Definition of Terminologies

The following words and expressions shall have the following meanings unless otherwise provided for :

The Company : The Saudi Electricity Company.

The Supplier : The Source through which the Company procures the required Materials.

The Materials : Materials including anything which are solid, liquid or gaseous, such as Equipment, Hardware, Spare Parts, Chemicals or any other Materials Needed by the Company.

Purchase Order : A written Purchase Document, which when accepted by the Vendor, creates a binding Contractual Relationship between the Buyer and the Supplier. A Purchase Order is used to purchase Materials on a one-time basis, or more than one-time.

Inspection Agent : A specialized Company bonded by a Contract with the Company to conduct Testing and Inspection of Material during manufacturing or before Delivery to ensure its compliance with specifications and the required quality measures.

The Contract : An agreement signed by two parties (The Company and The Supplier) to execute specific work or to supply certain Material, Acceptance of the Agreement by the Supplier, creates a binding Contractual Relationship between the Two Parties.

The Services : An expression used for non-material requirement such as, Installation, Commissioning, Training and Testing.

Purchase Agreement : A signed contract between the Company and the Supplier for supplying frequently used Materials For a specific period of time, by the issuance of Purchase Orders.

1- Selection Of Law And Language :

1.1- The Purchase Order shall be governed, interpreted and executed in accordance with the Laws of The Kingdom of Saudi Arabia.

1.2- Any dispute which arises during the execution of the Purchase Order and the two Parties failed to resolve amicably, will be referred to the concerned Judicial Authorities in The Kingdom of Saudi Arabia.

1.3- Arabic Language is the Official Language for the interpretation of these Terms and Conditions.

2- Nature Of The Agreement :

2.1- The Purchase Order shall be considered accepted upon Company receipt of the Vendor's acknowledgment signed by the Supplier. However, if no exceptions are recorded by Supplier within seven (7) days of the Order Receipt, total acceptance of the order is acknowledged by Supplier without reservation or exceptions, whether or not the Supplier has signed and returned the Acceptance copy. Any additions, limitations, or Order modifications to the Order set forth in Supplier 's Quotation, acceptance or otherwise shall be of no force or effect unless set forth in the Order.

2.2- Any Technical Data, Specifications, Standards, Drawings, Designs and the like attached to, referenced in, or later incorporated into the Order by Change Order as provided in Article (4) collectively referenced to as "The Saudi Electricity Company Data" will form a part of the Order.

2.3- These terms and conditions supersede any prior correspondence, proposals or Agreement written or oral not set forth in the Order.

2.4- If any provision of the Order is or becomes void or unforgeable by law, the reminder of the Purchase Order shall be valid and enforceable.
• • • • • • •
In the purchase order terms and conditions, list every term defined under the heading "Definition of Terminologies". The stored records that follow are not required for this work.

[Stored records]
• • • • • • •
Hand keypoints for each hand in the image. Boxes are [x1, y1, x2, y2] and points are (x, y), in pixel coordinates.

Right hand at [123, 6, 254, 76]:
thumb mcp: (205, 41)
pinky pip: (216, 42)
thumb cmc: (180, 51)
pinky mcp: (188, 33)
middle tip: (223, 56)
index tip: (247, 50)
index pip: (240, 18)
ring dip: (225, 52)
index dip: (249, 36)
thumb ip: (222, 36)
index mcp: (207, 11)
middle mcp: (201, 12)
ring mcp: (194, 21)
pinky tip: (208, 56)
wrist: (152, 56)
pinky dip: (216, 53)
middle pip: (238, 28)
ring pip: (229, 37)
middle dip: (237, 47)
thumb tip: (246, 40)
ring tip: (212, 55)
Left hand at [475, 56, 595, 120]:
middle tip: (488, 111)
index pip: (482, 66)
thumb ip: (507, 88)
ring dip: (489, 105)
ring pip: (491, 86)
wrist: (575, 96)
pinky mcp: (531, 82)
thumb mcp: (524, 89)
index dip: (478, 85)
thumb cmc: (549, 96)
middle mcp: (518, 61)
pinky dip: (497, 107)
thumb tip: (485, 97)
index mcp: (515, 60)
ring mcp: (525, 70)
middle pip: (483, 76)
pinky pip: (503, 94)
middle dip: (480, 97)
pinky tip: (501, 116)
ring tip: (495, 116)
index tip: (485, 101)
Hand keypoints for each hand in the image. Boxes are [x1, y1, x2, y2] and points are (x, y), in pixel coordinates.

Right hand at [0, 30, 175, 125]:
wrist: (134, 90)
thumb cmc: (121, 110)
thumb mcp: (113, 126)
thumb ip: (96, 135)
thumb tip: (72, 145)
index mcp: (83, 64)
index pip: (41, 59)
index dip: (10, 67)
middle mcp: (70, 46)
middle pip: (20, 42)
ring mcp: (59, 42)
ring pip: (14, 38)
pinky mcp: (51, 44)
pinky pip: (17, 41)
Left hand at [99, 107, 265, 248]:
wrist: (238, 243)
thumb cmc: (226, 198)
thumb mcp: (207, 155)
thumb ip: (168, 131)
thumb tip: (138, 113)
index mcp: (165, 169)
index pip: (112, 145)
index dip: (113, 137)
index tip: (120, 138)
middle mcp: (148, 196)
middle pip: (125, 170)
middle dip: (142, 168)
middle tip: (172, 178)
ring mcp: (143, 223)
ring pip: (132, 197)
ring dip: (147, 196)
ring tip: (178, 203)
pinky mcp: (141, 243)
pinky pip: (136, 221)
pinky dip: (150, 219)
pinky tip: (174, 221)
• • • • • • •
▶ [Answer space]:
- The Company
- The Supplier
- The Materials
- Purchase Order
- Inspection Agent
- The Contract
- The Services
- Purchase Agreement